Rolling Stones Raw and Rocking on Voodoo Lounge Uncut

Not for the first time in their fabled history, the Rolling Stones faced a dire moment of truth. Such was first the case in 1969 when, on the eve of an anticipated U.S. tour, the band effectively fired its drug-addled founding member, Brian Jones—he was soon found dead in his swimming pool—in favor of lead guitarist Mick Taylor, arguably the most proficient guitarist the Stones had ever held in their ranks. Six years later, Taylor quit, leaving the door open for the Faces’ amiable Ronnie Wood to pick up the slack. Finally, after the Stones finished their round-the-world tour in support of their 1989 LP Steel Wheels, original bassist Bill Wyman retired, leaving an unenviable space to fill. A lesser band would have called it quits.

Rather than packing it in, however, the Stones still continued to roll, recruiting bassist Darryl Jones—the formidable musician’s credentials included live and session work with the likes of Miles Davis, Eric Clapton, Sting, and Madonna—to round out the lineup (though, unfortunately, not as an official member). With Jones in tow, the Stones suitably stepped up their game on their subsequent album, 1994’s Voodoo Lounge, arguably their strongest since 1978’s Some Girls. Perhaps the acquisition of Jones inspired this improvement, or maybe the band’s thirtieth anniversary compelled the remaining members to harken back to former glories; regardless, Voodoo Lounge represented a solid step up for the 
world’s greatest rock ’n’ roll band. 

Road tested on the concert stage is where such efforts live or die, though, and with a massive tour in support of Voodoo Lounge, the Stones—including their latest recruit in Jones—laid it on the line. 

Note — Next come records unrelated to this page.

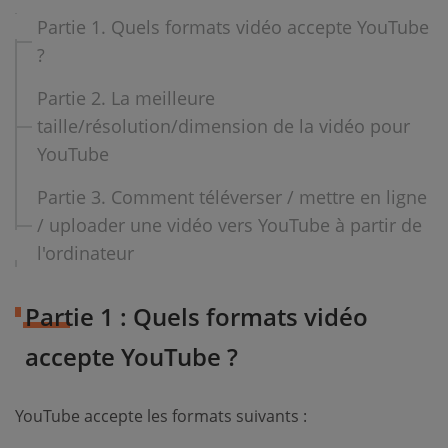
Partie 1. Quels formats vidéo accepte YouTube
?
Partie 2. La meilleure
taille/résolution/dimension de la vidéo pour
YouTube
Partie 3. Comment téléverser / mettre en ligne
/ uploader une vidéo vers YouTube à partir de
l'ordinateur
Partie 1 : Quels formats vidéo
accepte YouTube ?
YouTube accepte les formats suivants :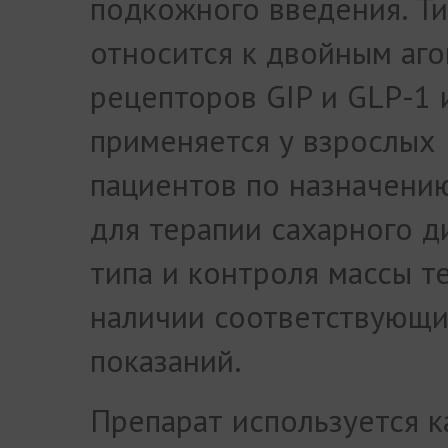
подкожного введения. Т
относится к двойным аг
рецепторов GIP и GLP-1 
применяется у взрослых
пациентов по назначени
для терапии сахарного д
типа и контроля массы т
наличии соответствующ
показаний.
Препарат используется к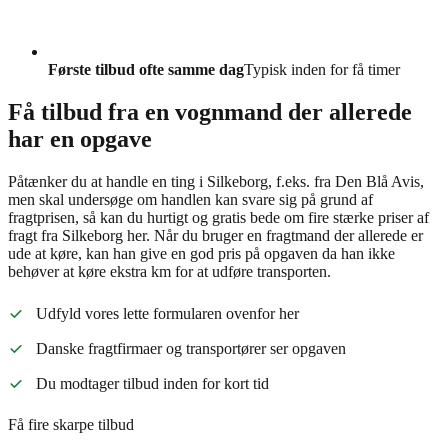
Første tilbud ofte samme dag
Typisk inden for få timer
Få tilbud fra en vognmand der allerede
har en opgave
Påtænker du at handle en ting i Silkeborg, f.eks. fra Den Blå Avis,
men skal undersøge om handlen kan svare sig på grund af
fragtprisen, så kan du hurtigt og gratis bede om fire stærke priser af
fragt fra Silkeborg her. Når du bruger en fragtmand der allerede er
ude at køre, kan han give en god pris på opgaven da han ikke
behøver at køre ekstra km for at udføre transporten.
Udfyld vores lette formularen ovenfor her
Danske fragtfirmaer og transportører ser opgaven
Du modtager tilbud inden for kort tid
Få fire skarpe tilbud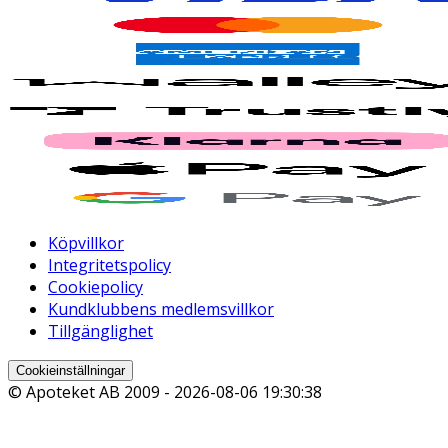
Köpvillkor
Integritetspolicy
Cookiepolicy
Kundklubbens medlemsvillkor
Tillgänglighet
Cookieinställningar
© Apoteket AB 2009 -
2026-08-06 19:30:38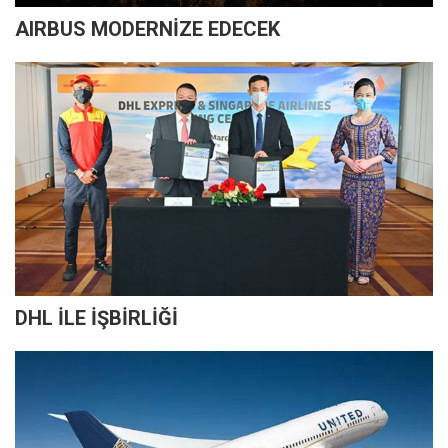
AIRBUS MODERNİZE EDECEK
DHL İLE İŞBİRLİĞİ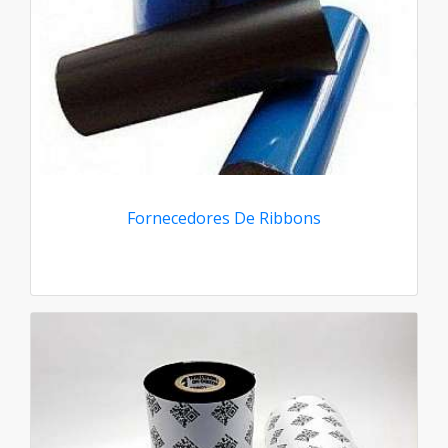
Fornecedores De Ribbons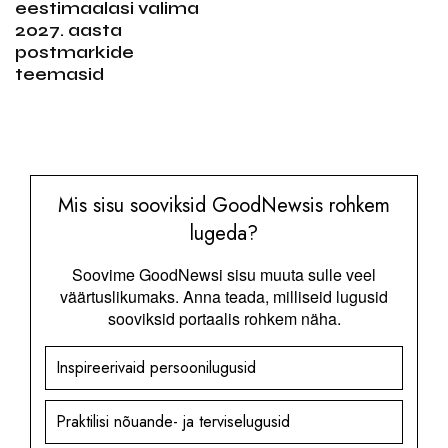
eestimaalasi valima
2027. aasta
postmarkide
teemasid
Mis sisu sooviksid GoodNewsis rohkem
lugeda?
Soovime GoodNewsi sisu muuta sulle veel
väärtuslikumaks. Anna teada, milliseid lugusid
sooviksid portaalis rohkem näha.
Inspireerivaid persoonilugusid
Praktilisi nõuande- ja terviselugusid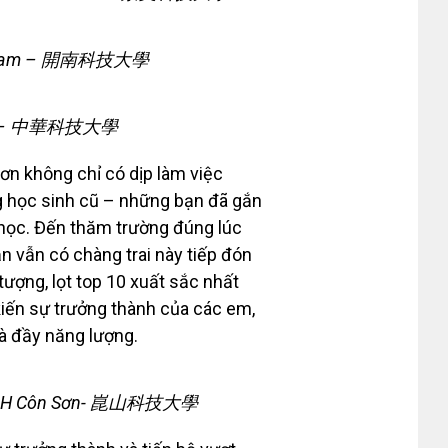
hai Nam – 開南科技大學
Hoa – 中華科技大學
n không chỉ có dịp làm việc
g học sinh cũ – những bạn đã gắn
 học. Đến thăm trường đúng lúc
n vẫn có chàng trai này tiếp đón
tượng, lọt top 10 xuất sắc nhất
kiến sự trưởng thành của các em,
và đầy năng lượng.
ờng ĐH Côn Sơn- 崑山科技大學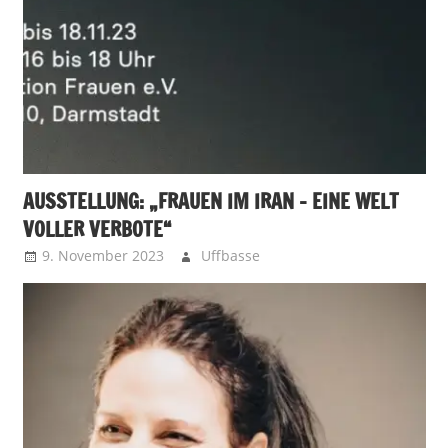
AUSSTELLUNG: „FRAUEN IM IRAN – EINE WELT
VOLLER VERBOTE“
9. November 2023
Uffbasse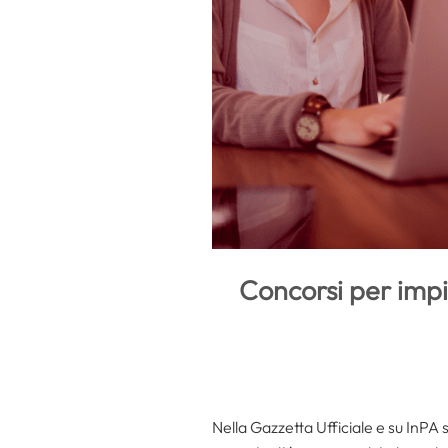
Concorsi per impie
Nella Gazzetta Ufficiale e su InPA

On a late-November night at Miami’s Joe Robbie Stadium, the band more than demonstrated its mettle, the chemistry between the old guard and the new blood coming across with fearsome, raw power. Voodoo Lounge songs like the seething sleaze of “Sparks Will Fly,” the punk-like punch of “You Got Me. Rocking,” and the achingly forlorn Keith Richards ballad “The Worst” are indeed redeemed here, summoning both potency and edge. Mick Jagger flits, slithers, and struts across the end-zone-wide stage, proving why he is rock’s most charismatic frontman. Other highlights include both rarities (“Rocks Off” “Monkey Man”) and ballads (“Beast of Burden,” “Angie”), not to mention the usual warhorses (“Sympathy for the Devil,” “Miss You, “Brown Sugar,” “Jumpin’ Jack Flash,” etc.), making for an ecstatically fantastic performance and an overall searing document of a stellar Rolling Stones tour.